La quinta iterazione di Lavinia con un’installazione e una performance concepita dall’artista Saâdane Afif (Vendôme 1970, vive e lavora a Berlino), sarà visibile dal 12 giugno 2026. Il progetto, che intreccia l’arte contemporanea con il restauro della Loggia dei Vini nel parco di Villa Borghese, si rivolge a un pubblico ampio e trasversale, restituendo alla città spazi dimenticati e rileggendo il rapporto tra arte e architettura in chiave contemporanea.

ESERCIZI.
A - Per ogni affermazione, di' se va d'accordo con il testo su Lavinia. Rispondi sì o no e cita fra virgolette le parole del testo che lo decidono. (i) L'opera sarà visibile a partire dal 12 giugno 2026. (ii) Saâdane Afif vive e lavora a Vendôme. (iii) Il progetto è pensato solo per gli esperti d'arte.
B - Prosegui il testo su Lavinia con qualche frase nuova, partendo dopo la sua ultima frase.
Per questi esercizi i record non servono.

RECORD FORNITI.
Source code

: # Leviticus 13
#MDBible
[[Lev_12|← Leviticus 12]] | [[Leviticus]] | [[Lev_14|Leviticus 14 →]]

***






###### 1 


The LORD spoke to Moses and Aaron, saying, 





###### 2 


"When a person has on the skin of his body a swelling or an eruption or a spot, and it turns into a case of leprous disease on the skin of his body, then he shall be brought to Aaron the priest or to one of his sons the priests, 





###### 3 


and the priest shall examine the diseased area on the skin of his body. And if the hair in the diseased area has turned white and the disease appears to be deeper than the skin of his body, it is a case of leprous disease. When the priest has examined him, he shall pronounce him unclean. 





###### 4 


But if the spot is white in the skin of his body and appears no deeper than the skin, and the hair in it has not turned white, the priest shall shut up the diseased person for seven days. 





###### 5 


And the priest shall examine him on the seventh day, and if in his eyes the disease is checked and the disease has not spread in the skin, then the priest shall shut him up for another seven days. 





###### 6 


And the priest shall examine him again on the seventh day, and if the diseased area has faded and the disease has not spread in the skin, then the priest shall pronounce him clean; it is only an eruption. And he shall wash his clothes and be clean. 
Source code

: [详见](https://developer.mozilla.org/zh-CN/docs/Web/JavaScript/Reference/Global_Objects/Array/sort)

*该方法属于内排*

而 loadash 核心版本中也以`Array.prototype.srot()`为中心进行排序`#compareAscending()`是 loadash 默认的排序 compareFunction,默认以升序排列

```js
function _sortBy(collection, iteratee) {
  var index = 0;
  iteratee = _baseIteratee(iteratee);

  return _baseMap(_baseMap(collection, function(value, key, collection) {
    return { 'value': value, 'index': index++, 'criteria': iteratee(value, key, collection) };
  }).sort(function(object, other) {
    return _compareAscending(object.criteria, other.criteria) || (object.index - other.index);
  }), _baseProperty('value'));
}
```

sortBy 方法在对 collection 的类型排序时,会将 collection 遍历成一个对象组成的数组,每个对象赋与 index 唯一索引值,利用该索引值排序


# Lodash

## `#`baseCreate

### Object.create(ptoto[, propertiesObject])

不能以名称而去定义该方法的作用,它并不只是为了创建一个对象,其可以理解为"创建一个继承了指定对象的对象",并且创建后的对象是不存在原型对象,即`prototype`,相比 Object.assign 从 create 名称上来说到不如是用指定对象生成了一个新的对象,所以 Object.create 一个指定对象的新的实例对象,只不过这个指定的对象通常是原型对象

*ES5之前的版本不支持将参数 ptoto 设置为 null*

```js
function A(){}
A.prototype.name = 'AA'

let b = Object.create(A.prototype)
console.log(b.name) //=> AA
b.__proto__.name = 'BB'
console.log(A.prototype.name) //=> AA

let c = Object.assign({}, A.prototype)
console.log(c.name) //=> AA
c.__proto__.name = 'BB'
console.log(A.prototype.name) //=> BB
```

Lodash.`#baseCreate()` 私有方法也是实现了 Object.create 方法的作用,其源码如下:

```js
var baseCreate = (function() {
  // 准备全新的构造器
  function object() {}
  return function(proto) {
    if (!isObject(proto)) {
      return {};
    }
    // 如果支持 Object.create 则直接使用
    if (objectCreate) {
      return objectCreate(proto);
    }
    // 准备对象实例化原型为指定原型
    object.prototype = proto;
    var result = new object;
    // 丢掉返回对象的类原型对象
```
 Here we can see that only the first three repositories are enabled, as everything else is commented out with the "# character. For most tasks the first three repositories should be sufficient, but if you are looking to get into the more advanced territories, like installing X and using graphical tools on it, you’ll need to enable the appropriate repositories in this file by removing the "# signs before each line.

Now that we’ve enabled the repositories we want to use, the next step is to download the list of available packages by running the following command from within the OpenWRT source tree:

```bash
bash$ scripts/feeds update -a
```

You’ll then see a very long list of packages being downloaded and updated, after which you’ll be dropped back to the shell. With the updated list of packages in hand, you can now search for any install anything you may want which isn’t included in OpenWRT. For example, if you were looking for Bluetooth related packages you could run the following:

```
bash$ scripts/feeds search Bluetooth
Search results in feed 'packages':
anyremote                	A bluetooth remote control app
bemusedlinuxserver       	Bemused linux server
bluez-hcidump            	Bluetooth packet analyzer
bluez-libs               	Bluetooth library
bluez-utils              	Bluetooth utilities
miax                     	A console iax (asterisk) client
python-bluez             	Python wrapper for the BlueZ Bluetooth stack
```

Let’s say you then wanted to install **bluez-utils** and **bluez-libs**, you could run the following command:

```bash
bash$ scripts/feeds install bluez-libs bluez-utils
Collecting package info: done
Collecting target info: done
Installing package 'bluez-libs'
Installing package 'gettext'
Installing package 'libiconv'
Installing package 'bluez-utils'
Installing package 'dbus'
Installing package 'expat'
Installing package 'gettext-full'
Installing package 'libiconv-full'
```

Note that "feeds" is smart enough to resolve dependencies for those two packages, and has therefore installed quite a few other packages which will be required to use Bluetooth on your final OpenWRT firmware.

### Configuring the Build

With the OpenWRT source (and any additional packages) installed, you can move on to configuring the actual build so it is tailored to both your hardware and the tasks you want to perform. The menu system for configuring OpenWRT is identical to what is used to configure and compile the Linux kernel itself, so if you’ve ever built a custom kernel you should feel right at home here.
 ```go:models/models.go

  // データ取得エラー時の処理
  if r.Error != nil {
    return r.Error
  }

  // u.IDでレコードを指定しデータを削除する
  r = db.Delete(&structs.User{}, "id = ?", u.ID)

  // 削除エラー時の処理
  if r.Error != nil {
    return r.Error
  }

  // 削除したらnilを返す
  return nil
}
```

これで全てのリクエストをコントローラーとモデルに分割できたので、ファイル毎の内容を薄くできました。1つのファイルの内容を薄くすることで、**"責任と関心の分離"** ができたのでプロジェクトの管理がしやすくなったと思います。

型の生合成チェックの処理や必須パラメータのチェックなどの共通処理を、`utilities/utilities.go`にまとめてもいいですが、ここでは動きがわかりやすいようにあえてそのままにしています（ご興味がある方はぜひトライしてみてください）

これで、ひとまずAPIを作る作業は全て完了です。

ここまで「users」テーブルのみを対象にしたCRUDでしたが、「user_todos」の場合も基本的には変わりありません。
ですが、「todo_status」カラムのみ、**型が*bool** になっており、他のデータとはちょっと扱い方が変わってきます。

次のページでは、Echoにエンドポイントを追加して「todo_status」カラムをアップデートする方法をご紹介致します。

LE TUE RISPOSTE.
A -
(i) Sì: "sarà visibile dal 12 giugno 2026".
(ii) No: "vive e lavora a Berlino".
(iii) No: "si rivolge a un pubblico ampio e trasversale".

B -
Programma triennale d’arte
Curato da Salvatore Lacagnina, realizzato da Ghella e promosso da Roma Capitale, Assessorato della Cultura, Sovrintendenza Capitolina ai Beni Culturali con la collaborazione di Zètema Progetto Cultura, Lavinia è un programma triennale di arte contemporanea che prende il nome da Lavinia Fontana (1552–1614), tra le prime artiste donne ad aver ottenuto pieno riconoscimento nella storia dell’arte. Il progetto (foto Daniele Molajoli) si sviluppa in parallelo al restauro della Loggia, iniziato nel 2024 e affidato a R.O.M.A. Consorzio sotto la direzione scientifica della Sovrintendenza Capitolina ai Beni Culturali e reso possibile da una donazione di Ghella. Con questa inaugurazione, la Loggia restaurata sarà visibile al pubblico per la prima volta nella sua interezza, a conclusione dei lavori di restauro durati tre anni.